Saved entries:
= Beginning of Section =
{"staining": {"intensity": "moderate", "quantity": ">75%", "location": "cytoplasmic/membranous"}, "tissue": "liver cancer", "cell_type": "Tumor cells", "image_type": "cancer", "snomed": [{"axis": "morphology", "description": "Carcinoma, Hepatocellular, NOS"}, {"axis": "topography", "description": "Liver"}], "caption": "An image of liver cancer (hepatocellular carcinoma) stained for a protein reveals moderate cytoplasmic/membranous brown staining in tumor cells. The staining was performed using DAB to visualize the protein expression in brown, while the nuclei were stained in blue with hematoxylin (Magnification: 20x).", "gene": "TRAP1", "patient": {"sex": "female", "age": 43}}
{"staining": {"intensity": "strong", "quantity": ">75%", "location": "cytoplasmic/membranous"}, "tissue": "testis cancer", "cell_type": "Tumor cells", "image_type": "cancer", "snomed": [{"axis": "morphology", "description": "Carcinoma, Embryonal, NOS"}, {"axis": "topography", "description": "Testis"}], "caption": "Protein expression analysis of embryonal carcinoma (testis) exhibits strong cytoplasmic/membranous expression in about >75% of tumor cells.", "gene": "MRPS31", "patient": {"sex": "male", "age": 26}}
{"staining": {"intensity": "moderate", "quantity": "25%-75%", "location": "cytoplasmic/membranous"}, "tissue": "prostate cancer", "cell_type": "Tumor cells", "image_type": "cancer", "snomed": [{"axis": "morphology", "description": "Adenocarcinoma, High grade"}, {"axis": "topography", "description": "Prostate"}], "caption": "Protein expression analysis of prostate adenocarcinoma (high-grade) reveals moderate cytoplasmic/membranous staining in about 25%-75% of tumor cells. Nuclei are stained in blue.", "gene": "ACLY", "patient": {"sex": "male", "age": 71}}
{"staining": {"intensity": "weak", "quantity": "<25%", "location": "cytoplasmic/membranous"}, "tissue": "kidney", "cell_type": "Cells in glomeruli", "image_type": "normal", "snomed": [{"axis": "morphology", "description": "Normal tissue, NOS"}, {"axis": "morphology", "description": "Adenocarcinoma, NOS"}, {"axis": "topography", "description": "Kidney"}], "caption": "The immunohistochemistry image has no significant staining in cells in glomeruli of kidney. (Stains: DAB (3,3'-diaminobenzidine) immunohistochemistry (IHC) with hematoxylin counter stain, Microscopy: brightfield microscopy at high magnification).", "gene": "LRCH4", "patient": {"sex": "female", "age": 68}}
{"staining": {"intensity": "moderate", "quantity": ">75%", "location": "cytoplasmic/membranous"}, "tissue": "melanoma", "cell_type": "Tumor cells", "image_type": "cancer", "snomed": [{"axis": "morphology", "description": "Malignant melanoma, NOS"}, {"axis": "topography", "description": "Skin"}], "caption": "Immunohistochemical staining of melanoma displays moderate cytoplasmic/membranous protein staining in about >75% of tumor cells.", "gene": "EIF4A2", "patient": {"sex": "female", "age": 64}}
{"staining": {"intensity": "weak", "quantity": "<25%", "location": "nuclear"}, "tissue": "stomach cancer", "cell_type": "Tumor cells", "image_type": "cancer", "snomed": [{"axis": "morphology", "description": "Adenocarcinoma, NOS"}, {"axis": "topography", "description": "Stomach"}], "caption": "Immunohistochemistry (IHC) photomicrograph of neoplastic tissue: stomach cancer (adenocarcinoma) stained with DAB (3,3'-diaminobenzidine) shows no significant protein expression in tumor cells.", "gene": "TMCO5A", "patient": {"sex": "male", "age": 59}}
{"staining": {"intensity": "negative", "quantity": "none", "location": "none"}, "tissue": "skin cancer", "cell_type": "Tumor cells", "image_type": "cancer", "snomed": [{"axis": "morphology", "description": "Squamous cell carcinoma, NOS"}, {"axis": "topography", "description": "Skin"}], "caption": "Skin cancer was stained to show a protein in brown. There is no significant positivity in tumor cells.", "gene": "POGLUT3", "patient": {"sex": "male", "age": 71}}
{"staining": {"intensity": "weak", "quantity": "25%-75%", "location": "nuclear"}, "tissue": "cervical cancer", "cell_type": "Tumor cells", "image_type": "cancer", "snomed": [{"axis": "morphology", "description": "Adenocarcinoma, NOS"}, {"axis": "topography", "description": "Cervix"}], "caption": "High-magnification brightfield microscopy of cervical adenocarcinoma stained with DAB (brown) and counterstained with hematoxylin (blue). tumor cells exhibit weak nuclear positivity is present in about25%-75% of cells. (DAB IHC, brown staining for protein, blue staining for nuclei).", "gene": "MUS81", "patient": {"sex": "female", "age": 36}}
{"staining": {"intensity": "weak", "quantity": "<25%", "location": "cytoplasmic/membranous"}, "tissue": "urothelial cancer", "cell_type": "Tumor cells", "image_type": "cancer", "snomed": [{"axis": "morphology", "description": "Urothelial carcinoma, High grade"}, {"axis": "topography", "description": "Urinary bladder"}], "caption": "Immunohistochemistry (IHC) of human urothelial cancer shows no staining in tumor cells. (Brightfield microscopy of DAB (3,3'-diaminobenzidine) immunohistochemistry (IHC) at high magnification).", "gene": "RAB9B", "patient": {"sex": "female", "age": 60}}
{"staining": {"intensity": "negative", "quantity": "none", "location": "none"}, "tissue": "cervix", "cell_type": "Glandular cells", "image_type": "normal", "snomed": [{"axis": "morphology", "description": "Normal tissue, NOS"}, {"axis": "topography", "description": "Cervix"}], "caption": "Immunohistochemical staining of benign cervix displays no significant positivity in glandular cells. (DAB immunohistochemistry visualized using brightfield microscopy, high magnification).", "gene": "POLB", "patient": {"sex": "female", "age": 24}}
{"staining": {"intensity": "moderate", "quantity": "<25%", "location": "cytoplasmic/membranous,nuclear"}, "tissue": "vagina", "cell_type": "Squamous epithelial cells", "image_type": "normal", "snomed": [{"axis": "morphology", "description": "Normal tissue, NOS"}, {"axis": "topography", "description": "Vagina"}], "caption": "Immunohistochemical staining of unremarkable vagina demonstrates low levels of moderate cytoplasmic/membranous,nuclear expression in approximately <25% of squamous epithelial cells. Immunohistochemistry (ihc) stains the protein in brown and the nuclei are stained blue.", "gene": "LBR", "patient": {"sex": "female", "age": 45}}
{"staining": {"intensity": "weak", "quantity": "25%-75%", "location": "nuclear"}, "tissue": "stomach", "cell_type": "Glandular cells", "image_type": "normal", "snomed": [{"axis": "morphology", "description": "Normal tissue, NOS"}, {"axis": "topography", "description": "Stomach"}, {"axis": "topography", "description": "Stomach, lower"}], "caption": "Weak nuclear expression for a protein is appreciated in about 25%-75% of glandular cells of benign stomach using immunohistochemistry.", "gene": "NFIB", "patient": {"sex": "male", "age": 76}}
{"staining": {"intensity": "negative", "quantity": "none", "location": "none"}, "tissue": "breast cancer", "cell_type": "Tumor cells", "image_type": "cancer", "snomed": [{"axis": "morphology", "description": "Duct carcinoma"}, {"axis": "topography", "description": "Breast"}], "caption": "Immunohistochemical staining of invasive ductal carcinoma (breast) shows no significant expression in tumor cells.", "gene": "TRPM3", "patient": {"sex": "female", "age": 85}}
= End of Section =
| Exercise description |
Make an exact copy of every entry.

| Answer |
{"staining": {"intensity": "moderate", "quantity": ">75%", "location": "cytoplasmic/membranous"}, "tissue": "liver cancer", "cell_type": "Tumor cells", "image_type": "cancer", "snomed": [{"axis": "morphology", "description": "Carcinoma, Hepatocellular, NOS"}, {"axis": "topography", "description": "Liver"}], "caption": "An image of liver cancer (hepatocellular carcinoma) stained for a protein reveals moderate cytoplasmic/membranous brown staining in tumor cells. The staining was performed using DAB to visualize the protein expression in brown, while the nuclei were stained in blue with hematoxylin (Magnification: 20x).", "gene": "TRAP1", "patient": {"sex": "female", "age": 43}}
{"staining": {"intensity": "strong", "quantity": ">75%", "location": "cytoplasmic/membranous"}, "tissue": "testis cancer", "cell_type": "Tumor cells", "image_type": "cancer", "snomed": [{"axis": "morphology", "description": "Carcinoma, Embryonal, NOS"}, {"axis": "topography", "description": "Testis"}], "caption": "Protein expression analysis of embryonal carcinoma (testis) exhibits strong cytoplasmic/membranous expression in about >75% of tumor cells.", "gene": "MRPS31", "patient": {"sex": "male", "age": 26}}
{"staining": {"intensity": "moderate", "quantity": "25%-75%", "location": "cytoplasmic/membranous"}, "tissue": "prostate cancer", "cell_type": "Tumor cells", "image_type": "cancer", "snomed": [{"axis": "morphology", "description": "Adenocarcinoma, High grade"}, {"axis": "topography", "description": "Prostate"}], "caption": "Protein expression analysis of prostate adenocarcinoma (high-grade) reveals moderate cytoplasmic/membranous staining in about 25%-75% of tumor cells. Nuclei are stained in blue.", "gene": "ACLY", "patient": {"sex": "male", "age": 71}}
{"staining": {"intensity": "weak", "quantity": "<25%", "location": "cytoplasmic/membranous"}, "tissue": "kidney", "cell_type": "Cells in glomeruli", "image_type": "normal", "snomed": [{"axis": "morphology", "description": "Normal tissue, NOS"}, {"axis": "morphology", "description": "Adenocarcinoma, NOS"}, {"axis": "topography", "description": "Kidney"}], "caption": "The immunohistochemistry image has no significant staining in cells in glomeruli of kidney. (Stains: DAB (3,3'-diaminobenzidine) immunohistochemistry (IHC) with hematoxylin counter stain, Microscopy: brightfield microscopy at high magnification).", "gene": "LRCH4", "patient": {"sex": "female", "age": 68}}
{"staining": {"intensity": "moderate", "quantity": ">75%", "location": "cytoplasmic/membranous"}, "tissue": "melanoma", "cell_type": "Tumor cells", "image_type": "cancer", "snomed": [{"axis": "morphology", "description": "Malignant melanoma, NOS"}, {"axis": "topography", "description": "Skin"}], "caption": "Immunohistochemical staining of melanoma displays moderate cytoplasmic/membranous protein staining in about >75% of tumor cells.", "gene": "EIF4A2", "patient": {"sex": "female", "age": 64}}
{"staining": {"intensity": "weak", "quantity": "<25%", "location": "nuclear"}, "tissue": "stomach cancer", "cell_type": "Tumor cells", "image_type": "cancer", "snomed": [{"axis": "morphology", "description": "Adenocarcinoma, NOS"}, {"axis": "topography", "description": "Stomach"}], "caption": "Immunohistochemistry (IHC) photomicrograph of neoplastic tissue: stomach cancer (adenocarcinoma) stained with DAB (3,3'-diaminobenzidine) shows no significant protein expression in tumor cells.", "gene": "TMCO5A", "patient": {"sex": "male", "age": 59}}
{"staining": {"intensity": "negative", "quantity": "none", "location": "none"}, "tissue": "skin cancer", "cell_type": "Tumor cells", "image_type": "cancer", "snomed": [{"axis": "morphology", "description": "Squamous cell carcinoma, NOS"}, {"axis": "topography", "description": "Skin"}], "caption": "Skin cancer was stained to show a protein in brown. There is no significant positivity in tumor cells.", "gene": "POGLUT3", "patient": {"sex": "male", "age": 71}}
{"staining": {"intensity": "weak", "quantity": "25%-75%", "location": "nuclear"}, "tissue": "cervical cancer", "cell_type": "Tumor cells", "image_type": "cancer", "snomed": [{"axis": "morphology", "description": "Adenocarcinoma, NOS"}, {"axis": "topography", "description": "Cervix"}], "caption": "High-magnification brightfield microscopy of cervical adenocarcinoma stained with DAB (brown) and counterstained with hematoxylin (blue). tumor cells exhibit weak nuclear positivity is present in about25%-75% of cells. (DAB IHC, brown staining for protein, blue staining for nuclei).", "gene": "MUS81", "patient": {"sex": "female", "age": 36}}
{"staining": {"intensity": "weak", "quantity": "<25%", "location": "cytoplasmic/membranous"}, "tissue": "urothelial cancer", "cell_type": "Tumor cells", "image_type": "cancer", "snomed": [{"axis": "morphology", "description": "Urothelial carcinoma, High grade"}, {"axis": "topography", "description": "Urinary bladder"}], "caption": "Immunohistochemistry (IHC) of human urothelial cancer shows no staining in tumor cells. (Brightfield microscopy of DAB (3,3'-diaminobenzidine) immunohistochemistry (IHC) at high magnification).", "gene": "RAB9B", "patient": {"sex": "female", "age": 60}}
{"staining": {"intensity": "negative", "quantity": "none", "location": "none"}, "tissue": "cervix", "cell_type": "Glandular cells", "image_type": "normal", "snomed": [{"axis": "morphology", "description": "Normal tissue, NOS"}, {"axis": "topography", "description": "Cervix"}], "caption": "Immunohistochemical staining of benign cervix displays no significant positivity in glandular cells. (DAB immunohistochemistry visualized using brightfield microscopy, high magnification).", "gene": "POLB", "patient": {"sex": "female", "age": 24}}
{"staining": {"intensity": "moderate", "quantity": "<25%", "location": "cytoplasmic/membranous,nuclear"}, "tissue": "vagina", "cell_type": "Squamous epithelial cells", "image_type": "normal", "snomed": [{"axis": "morphology", "description": "Normal tissue, NOS"}, {"axis": "topography", "description": "Vagina"}], "caption": "Immunohistochemical staining of unremarkable vagina demonstrates low levels of moderate cytoplasmic/membranous,nuclear expression in approximately <25% of squamous epithelial cells. Immunohistochemistry (ihc) stains the protein in brown and the nuclei are stained blue.", "gene": "LBR", "patient": {"sex": "female", "age": 45}}
{"staining": {"intensity": "weak", "quantity": "25%-75%", "location": "nuclear"}, "tissue": "stomach", "cell_type": "Glandular cells", "image_type": "normal", "snomed": [{"axis": "morphology", "description": "Normal tissue, NOS"}, {"axis": "topography", "description": "Stomach"}, {"axis": "topography", "description": "Stomach, lower"}], "caption": "Weak nuclear expression for a protein is appreciated in about 25%-75% of glandular cells of benign stomach using immunohistochemistry.", "gene": "NFIB", "patient": {"sex": "male", "age": 76}}
{"staining": {"intensity": "negative", "quantity": "none", "location": "none"}, "tissue": "breast cancer", "cell_type": "Tumor cells", "image_type": "cancer", "snomed": [{"axis": "morphology", "description": "Duct carcinoma"}, {"axis": "topography", "description": "Breast"}], "caption": "Immunohistochemical staining of invasive ductal carcinoma (breast) shows no significant expression in tumor cells.", "gene": "TRPM3", "patient": {"sex": "female", "age": 85}}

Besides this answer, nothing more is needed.